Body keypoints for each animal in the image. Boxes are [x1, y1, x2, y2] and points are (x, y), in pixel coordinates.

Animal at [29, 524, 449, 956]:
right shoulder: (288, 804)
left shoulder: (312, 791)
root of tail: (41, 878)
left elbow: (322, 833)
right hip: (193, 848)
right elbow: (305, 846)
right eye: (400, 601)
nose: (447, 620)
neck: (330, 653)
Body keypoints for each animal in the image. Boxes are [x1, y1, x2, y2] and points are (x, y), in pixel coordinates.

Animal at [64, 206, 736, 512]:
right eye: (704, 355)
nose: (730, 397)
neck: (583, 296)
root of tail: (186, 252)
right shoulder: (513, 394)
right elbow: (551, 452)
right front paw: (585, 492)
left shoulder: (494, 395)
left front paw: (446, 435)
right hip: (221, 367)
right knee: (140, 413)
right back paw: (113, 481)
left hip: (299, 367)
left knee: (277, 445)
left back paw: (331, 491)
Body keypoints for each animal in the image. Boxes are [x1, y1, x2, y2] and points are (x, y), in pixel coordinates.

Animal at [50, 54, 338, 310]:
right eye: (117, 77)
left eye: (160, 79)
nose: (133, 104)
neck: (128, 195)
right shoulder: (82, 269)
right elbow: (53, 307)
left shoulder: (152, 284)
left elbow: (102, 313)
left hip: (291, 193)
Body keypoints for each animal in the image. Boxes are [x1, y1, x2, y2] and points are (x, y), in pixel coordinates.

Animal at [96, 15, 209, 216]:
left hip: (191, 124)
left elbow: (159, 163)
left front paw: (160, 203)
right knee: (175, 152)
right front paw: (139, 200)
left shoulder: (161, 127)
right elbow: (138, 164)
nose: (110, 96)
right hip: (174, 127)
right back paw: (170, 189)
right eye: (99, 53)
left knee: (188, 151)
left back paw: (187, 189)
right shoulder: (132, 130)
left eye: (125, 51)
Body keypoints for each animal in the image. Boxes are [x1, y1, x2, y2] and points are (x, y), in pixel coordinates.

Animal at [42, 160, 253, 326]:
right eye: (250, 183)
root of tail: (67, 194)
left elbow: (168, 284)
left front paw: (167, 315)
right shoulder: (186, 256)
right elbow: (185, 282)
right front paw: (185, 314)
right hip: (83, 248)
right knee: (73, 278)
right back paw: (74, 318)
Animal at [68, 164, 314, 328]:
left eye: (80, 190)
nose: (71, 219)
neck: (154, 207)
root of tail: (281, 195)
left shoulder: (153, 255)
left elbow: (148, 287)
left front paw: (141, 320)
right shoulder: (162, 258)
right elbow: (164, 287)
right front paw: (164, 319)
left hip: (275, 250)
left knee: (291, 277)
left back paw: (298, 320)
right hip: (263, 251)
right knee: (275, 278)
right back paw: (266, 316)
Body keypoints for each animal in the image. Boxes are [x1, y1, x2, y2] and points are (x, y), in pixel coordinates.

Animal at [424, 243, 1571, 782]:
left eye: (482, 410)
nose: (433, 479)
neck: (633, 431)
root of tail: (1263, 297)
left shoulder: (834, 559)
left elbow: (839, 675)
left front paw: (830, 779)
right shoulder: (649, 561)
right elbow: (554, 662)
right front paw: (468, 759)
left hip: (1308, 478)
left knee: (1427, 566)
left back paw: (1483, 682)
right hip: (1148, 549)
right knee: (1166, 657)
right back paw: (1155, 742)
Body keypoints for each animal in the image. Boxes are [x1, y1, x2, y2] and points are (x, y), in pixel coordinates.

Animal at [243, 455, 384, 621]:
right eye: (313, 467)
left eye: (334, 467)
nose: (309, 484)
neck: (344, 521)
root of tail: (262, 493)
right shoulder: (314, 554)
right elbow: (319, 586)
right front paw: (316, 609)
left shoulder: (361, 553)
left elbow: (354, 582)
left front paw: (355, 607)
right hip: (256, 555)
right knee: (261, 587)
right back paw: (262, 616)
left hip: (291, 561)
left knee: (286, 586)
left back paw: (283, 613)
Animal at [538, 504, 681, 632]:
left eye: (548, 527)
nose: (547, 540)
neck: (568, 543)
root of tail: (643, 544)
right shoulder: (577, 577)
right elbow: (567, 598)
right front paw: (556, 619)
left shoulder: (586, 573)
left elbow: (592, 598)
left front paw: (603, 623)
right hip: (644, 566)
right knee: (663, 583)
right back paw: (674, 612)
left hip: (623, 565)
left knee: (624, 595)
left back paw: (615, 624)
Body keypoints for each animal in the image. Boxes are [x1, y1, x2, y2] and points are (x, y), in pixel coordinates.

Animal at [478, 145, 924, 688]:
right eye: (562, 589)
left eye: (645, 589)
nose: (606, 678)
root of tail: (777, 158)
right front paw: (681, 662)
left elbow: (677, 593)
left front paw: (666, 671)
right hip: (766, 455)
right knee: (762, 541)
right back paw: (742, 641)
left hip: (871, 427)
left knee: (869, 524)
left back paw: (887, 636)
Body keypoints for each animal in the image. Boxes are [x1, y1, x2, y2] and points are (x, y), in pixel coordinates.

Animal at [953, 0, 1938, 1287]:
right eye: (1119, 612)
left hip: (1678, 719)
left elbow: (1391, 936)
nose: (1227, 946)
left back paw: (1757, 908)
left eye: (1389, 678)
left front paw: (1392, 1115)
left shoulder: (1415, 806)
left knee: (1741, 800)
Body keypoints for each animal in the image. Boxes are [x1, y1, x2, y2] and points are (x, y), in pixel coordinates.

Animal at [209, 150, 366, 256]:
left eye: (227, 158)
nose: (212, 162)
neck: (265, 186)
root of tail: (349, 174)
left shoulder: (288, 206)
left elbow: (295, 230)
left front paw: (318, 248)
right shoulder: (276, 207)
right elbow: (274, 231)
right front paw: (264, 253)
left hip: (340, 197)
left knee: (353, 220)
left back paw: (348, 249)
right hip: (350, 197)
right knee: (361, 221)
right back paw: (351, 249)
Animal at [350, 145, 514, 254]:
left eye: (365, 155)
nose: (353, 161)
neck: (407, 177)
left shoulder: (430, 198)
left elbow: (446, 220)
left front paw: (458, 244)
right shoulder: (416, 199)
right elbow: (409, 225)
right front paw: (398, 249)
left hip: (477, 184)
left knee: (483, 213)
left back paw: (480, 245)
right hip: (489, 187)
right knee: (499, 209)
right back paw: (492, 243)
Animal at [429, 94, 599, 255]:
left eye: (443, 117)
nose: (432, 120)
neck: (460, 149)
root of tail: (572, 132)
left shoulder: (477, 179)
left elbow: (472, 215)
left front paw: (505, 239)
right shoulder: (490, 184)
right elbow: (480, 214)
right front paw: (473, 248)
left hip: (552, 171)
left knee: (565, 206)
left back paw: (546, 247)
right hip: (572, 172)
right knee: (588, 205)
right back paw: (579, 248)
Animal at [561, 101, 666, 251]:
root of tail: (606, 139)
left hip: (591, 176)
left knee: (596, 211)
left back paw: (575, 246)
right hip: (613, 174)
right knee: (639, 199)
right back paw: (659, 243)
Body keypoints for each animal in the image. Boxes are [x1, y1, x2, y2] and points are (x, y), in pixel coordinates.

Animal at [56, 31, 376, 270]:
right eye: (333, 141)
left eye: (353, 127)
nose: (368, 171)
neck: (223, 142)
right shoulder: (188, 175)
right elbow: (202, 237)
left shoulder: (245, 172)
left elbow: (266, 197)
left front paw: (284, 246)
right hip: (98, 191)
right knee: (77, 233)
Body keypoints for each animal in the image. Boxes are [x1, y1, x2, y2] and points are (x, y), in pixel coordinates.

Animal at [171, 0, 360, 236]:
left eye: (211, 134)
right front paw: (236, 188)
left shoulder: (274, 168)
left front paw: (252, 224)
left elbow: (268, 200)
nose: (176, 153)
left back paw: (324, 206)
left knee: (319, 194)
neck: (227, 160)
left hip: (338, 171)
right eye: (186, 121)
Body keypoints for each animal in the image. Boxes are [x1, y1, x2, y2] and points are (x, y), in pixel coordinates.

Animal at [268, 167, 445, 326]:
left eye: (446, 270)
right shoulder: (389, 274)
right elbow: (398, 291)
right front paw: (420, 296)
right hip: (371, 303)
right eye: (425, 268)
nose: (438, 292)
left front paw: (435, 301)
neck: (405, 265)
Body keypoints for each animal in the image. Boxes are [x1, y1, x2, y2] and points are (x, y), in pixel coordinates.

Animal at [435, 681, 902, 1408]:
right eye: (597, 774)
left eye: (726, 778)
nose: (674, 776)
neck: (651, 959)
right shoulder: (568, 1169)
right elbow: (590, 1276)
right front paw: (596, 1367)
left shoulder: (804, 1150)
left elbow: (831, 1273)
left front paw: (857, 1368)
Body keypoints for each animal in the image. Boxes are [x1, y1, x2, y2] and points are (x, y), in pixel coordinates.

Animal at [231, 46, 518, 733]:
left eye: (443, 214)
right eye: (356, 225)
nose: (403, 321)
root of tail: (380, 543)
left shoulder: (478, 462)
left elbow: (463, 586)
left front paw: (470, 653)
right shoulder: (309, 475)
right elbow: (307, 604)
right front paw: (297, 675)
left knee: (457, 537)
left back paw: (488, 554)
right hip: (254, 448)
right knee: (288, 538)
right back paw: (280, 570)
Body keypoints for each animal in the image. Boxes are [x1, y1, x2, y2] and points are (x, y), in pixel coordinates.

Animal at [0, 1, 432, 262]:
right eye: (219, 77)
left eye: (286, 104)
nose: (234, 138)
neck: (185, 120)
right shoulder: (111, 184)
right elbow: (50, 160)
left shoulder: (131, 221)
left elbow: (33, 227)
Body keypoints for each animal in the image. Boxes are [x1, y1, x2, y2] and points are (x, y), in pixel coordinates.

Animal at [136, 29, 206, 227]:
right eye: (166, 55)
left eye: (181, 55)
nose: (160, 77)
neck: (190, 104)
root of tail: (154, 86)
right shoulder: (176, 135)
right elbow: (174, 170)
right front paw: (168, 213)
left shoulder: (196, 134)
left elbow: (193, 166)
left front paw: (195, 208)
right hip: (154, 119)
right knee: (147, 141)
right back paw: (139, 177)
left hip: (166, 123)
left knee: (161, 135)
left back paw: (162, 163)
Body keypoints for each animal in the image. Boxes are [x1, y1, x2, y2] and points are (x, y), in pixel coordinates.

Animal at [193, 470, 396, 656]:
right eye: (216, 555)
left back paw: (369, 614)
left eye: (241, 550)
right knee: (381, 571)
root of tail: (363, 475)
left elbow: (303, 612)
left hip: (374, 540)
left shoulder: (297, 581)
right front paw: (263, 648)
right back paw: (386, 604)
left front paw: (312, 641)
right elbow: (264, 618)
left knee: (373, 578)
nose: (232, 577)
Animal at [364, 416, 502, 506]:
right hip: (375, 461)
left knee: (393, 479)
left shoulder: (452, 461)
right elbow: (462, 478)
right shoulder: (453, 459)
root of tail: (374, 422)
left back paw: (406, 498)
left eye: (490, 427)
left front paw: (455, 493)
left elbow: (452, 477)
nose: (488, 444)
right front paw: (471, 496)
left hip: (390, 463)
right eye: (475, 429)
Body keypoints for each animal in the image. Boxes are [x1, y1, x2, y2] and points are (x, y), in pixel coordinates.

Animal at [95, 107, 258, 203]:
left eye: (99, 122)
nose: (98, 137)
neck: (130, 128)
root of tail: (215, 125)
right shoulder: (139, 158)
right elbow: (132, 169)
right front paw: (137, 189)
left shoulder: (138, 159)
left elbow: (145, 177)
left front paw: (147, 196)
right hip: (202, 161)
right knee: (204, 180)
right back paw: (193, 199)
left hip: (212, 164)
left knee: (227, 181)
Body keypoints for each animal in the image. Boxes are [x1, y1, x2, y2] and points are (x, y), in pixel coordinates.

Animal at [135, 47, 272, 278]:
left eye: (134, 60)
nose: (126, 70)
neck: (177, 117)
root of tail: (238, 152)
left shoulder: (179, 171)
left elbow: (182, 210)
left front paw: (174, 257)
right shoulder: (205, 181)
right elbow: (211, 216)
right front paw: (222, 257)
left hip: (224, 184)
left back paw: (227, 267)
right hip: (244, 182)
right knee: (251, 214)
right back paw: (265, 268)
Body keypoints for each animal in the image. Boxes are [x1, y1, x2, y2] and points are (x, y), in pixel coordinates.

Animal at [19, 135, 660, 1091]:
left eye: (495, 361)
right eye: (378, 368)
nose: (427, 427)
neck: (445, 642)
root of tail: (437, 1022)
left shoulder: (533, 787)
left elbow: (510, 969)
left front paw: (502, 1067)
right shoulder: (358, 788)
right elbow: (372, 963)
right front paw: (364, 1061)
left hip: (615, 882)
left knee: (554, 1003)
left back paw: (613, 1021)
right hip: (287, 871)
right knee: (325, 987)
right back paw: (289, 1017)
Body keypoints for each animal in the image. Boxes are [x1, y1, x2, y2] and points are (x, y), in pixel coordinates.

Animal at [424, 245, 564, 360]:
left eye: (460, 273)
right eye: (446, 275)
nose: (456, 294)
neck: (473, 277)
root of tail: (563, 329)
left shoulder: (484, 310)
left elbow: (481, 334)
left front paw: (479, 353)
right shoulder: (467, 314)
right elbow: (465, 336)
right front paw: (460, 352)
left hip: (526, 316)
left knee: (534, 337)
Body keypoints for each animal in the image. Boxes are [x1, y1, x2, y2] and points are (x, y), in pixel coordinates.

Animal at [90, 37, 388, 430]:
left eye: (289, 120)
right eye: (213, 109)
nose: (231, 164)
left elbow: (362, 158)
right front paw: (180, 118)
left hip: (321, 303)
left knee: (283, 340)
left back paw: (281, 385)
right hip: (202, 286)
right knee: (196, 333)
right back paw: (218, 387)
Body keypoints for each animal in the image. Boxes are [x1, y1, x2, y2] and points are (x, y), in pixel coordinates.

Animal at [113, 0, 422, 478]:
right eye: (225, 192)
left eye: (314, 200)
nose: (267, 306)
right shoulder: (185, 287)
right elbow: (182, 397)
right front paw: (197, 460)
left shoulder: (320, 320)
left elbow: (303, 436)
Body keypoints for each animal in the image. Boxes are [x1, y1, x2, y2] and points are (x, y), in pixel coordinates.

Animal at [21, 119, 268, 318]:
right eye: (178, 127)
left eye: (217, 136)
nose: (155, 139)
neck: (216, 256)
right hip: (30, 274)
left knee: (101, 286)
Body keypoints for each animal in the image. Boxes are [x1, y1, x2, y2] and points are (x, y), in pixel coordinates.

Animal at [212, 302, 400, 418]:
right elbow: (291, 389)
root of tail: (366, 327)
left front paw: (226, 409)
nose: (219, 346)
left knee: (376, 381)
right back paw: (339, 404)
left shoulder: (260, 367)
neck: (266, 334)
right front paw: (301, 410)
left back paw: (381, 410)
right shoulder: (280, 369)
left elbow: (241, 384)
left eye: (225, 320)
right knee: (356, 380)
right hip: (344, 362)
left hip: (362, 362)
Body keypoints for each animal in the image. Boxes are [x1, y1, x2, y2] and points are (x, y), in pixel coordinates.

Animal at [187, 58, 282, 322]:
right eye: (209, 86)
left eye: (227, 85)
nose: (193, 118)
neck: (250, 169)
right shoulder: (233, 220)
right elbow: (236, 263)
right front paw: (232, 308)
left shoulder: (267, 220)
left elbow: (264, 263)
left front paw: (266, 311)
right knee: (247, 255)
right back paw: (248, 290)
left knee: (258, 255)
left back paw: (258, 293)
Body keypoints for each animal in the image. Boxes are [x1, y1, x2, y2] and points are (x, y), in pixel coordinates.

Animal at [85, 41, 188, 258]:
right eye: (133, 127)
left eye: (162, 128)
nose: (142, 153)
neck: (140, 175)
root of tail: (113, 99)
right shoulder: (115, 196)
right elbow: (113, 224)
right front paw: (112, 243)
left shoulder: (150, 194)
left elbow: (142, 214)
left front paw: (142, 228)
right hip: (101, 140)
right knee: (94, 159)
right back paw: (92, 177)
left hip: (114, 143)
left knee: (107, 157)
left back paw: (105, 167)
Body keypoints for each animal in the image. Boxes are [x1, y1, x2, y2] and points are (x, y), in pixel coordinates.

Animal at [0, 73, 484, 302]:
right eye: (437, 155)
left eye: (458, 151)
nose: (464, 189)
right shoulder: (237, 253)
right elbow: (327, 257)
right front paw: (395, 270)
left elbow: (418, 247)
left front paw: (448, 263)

------------------------------

TASK ITEM -> Your answer should consist solely of the lines above from the line with "right elbow: (409, 225)" to the line with "left eye: (211, 134)", both included, reproduced exactly.

SOLUTION ->
right elbow: (409, 225)
right front paw: (398, 249)
left hip: (477, 184)
left knee: (483, 213)
left back paw: (480, 245)
right hip: (489, 187)
right knee: (499, 209)
right back paw: (492, 243)
Animal at [429, 94, 599, 255]:
left eye: (443, 117)
nose: (432, 120)
neck: (460, 149)
root of tail: (572, 132)
left shoulder: (477, 179)
left elbow: (472, 215)
left front paw: (505, 239)
right shoulder: (490, 184)
right elbow: (480, 214)
right front paw: (473, 248)
left hip: (552, 171)
left knee: (565, 206)
left back paw: (546, 247)
right hip: (572, 172)
right knee: (588, 205)
right back paw: (579, 248)
Animal at [561, 101, 666, 251]:
root of tail: (606, 139)
left hip: (591, 176)
left knee: (596, 211)
left back paw: (575, 246)
right hip: (613, 174)
right knee: (639, 199)
right back paw: (659, 243)
Body keypoints for each animal in the image. Boxes are [x1, y1, x2, y2] and points are (x, y), in pixel coordinates.

Animal at [56, 31, 376, 270]:
right eye: (333, 141)
left eye: (353, 127)
nose: (368, 171)
neck: (223, 142)
right shoulder: (188, 175)
right elbow: (202, 237)
left shoulder: (245, 172)
left elbow: (266, 197)
left front paw: (284, 246)
right hip: (98, 191)
right knee: (77, 233)
Body keypoints for each animal in the image. Boxes are [x1, y1, x2, y2] and points are (x, y), in pixel coordinates.

Animal at [171, 0, 360, 236]:
left eye: (211, 134)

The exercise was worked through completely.